Ci risiamo. Stadio Sant'Elia di Cagliari, nell'ultimo minuto della sfida tra padroni di casa e Pescara, Sulley Muntari ha deciso di abbandonare il campo di gioco anzitempo a causa degli insulti razzisti ricevuti dal pubblico per tutta la durata della sfida. Un episodio che, purtroppo, non è nuovo al nostro calcio come dimostrano i casi di Koulibaly contro la Lazio ed Eto'o, sette anni fa, proprio a Cagliari per ironia della sorte. Ricostruendo l'accaduto con ordine, Muntari si lamenta, nel corso della partita, più e più volte con il direttore di gara Minelli, che invece lo ammonisce senza dare ascolto alle proteste del giocatore a causa di quegli ululati che non hanno bisogno di aggettivi per essere qualificati.
Inoltre, quando manca un solo minuto alla fine della partita, il giocatore ghanese abbandona volontariamente il terreno di gioco, sbraitando con l'arbitro e indicando più volte con il dito il suo colore della pelle. A fine partita queste le sue parole a Premium Sport: "Avete visto tutti quello che è successo. I tifosi facevano i cori durante il primo tempo. C'era un bambino piccolo che li faceva con i genitori vicino. Allora sono andato lì e gli ho detto di non farlo. Gli ho dato la maglia, per insegnare che non si fanno queste cose. Serve dare esempio per farli crescere bene. Poi nel secondo tempo è successo con la loro curva e ho parlato con l'arbitro. E lì mi ha fatto inc... Mi ha detto che non dovevo parlare con il pubblico. Gli ho chiesto se aveva sentito. Ho insistito dicendogli che doveva avere il coraggio di fermare la partita. L'arbitro non serve solo a stare in campo e fischiare, deve fare tutto. Anche sentire queste cose ed essere da esempio".

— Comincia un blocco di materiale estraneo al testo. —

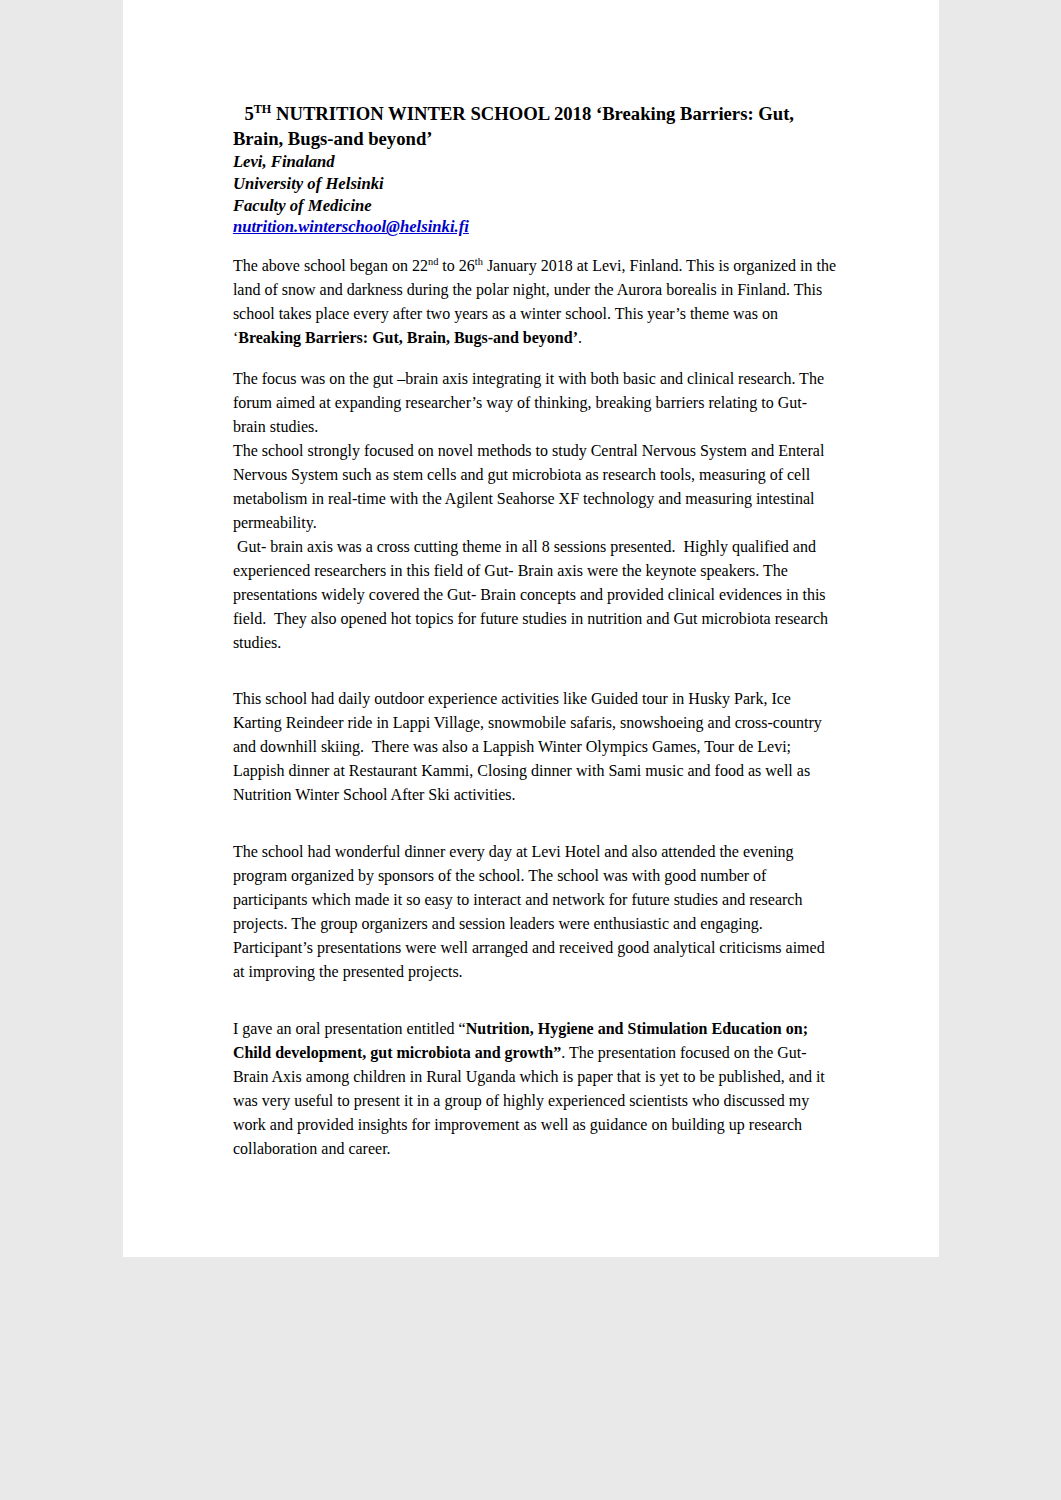5TH NUTRITION WINTER SCHOOL 2018 ‘Breaking Barriers: Gut, Brain, Bugs-and beyond’
Levi, Finaland
University of Helsinki
Faculty of Medicine
nutrition.winterschool@helsinki.fi
The above school began on 22nd to 26th January 2018 at Levi, Finland. This is organized in the land of snow and darkness during the polar night, under the Aurora borealis in Finland. This school takes place every after two years as a winter school. This year’s theme was on ‘Breaking Barriers: Gut, Brain, Bugs-and beyond’.
The focus was on the gut –brain axis integrating it with both basic and clinical research. The forum aimed at expanding researcher’s way of thinking, breaking barriers relating to Gut-brain studies.
The school strongly focused on novel methods to study Central Nervous System and Enteral Nervous System such as stem cells and gut microbiota as research tools, measuring of cell metabolism in real-time with the Agilent Seahorse XF technology and measuring intestinal permeability.
Gut- brain axis was a cross cutting theme in all 8 sessions presented. Highly qualified and experienced researchers in this field of Gut- Brain axis were the keynote speakers. The presentations widely covered the Gut- Brain concepts and provided clinical evidences in this field. They also opened hot topics for future studies in nutrition and Gut microbiota research studies.
This school had daily outdoor experience activities like Guided tour in Husky Park, Ice Karting Reindeer ride in Lappi Village, snowmobile safaris, snowshoeing and cross-country and downhill skiing. There was also a Lappish Winter Olympics Games, Tour de Levi; Lappish dinner at Restaurant Kammi, Closing dinner with Sami music and food as well as Nutrition Winter School After Ski activities.
The school had wonderful dinner every day at Levi Hotel and also attended the evening program organized by sponsors of the school. The school was with good number of participants which made it so easy to interact and network for future studies and research projects. The group organizers and session leaders were enthusiastic and engaging. Participant’s presentations were well arranged and received good analytical criticisms aimed at improving the presented projects.
I gave an oral presentation entitled “Nutrition, Hygiene and Stimulation Education on; Child development, gut microbiota and growth”. The presentation focused on the Gut-Brain Axis among children in Rural Uganda which is paper that is yet to be published, and it was very useful to present it in a group of highly experienced scientists who discussed my work and provided insights for improvement as well as guidance on building up research collaboration and career.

Prima di Muntari anche Zeman aveva espresso la sua opinione in conferenza stampa: "Muntari ha abbandonato il campo per i cori razzisti, ma non dobbiamo farci giustizia da soli. Facciamo tante chiacchiere e poi ci si passa sopra. Si parla tanto di razzismo, oggi è successa questa cosa a Muntari che gioca in Italia da diversi anni. Vogliamo che cambi la mentalità".
Infine, il comunicato del Cagliari da parte del vice presidente: "Dalla panchina abbiamo assistito all’alterco verbale di Muntari con il direttore di gara. Abbiamo poi capito che si era verificato uno scambio di battute tra il calciatore e qualcuno sugli spalti per questioni relative a frasi ingiuriose. A fine gara abbiamo ascoltato le dichiarazioni del calciatore, che ha lamentato di essere stato fatto oggetto di cori razzisti e di aver avuto una discussione con l’arbitro che lo aveva invitato a non parlare con i tifosi durante la partita. Noi dalla panchina non abbiamo sentito cori razzisti né ritengo li abbia sentiti l’arbitro addizionale che è posizionato proprio davanti dalla curva e che, infatti, non ha preso nessuna iniziativa né penso abbia comunicato qualcosa di determinante al direttore di gara, che non ha preso alcun provvedimento. La tifoseria del Cagliari non è razzista: lo dicono la nostra rosa, la nostra storia e tradizione. Detto questo, chiaramente la Società condanna fermamente ogni forma di razzismo e di violenza".
Un episodio da condannare fermamente visto che non è il primo e non sarà l'ultimo purtroppo. Il calcio, come ogni sport, deve divertire, far sorridere, unire e non dividere creando barriere inutili da parte di chi ha poco cervello. Anzi, non ce l'ha proprio.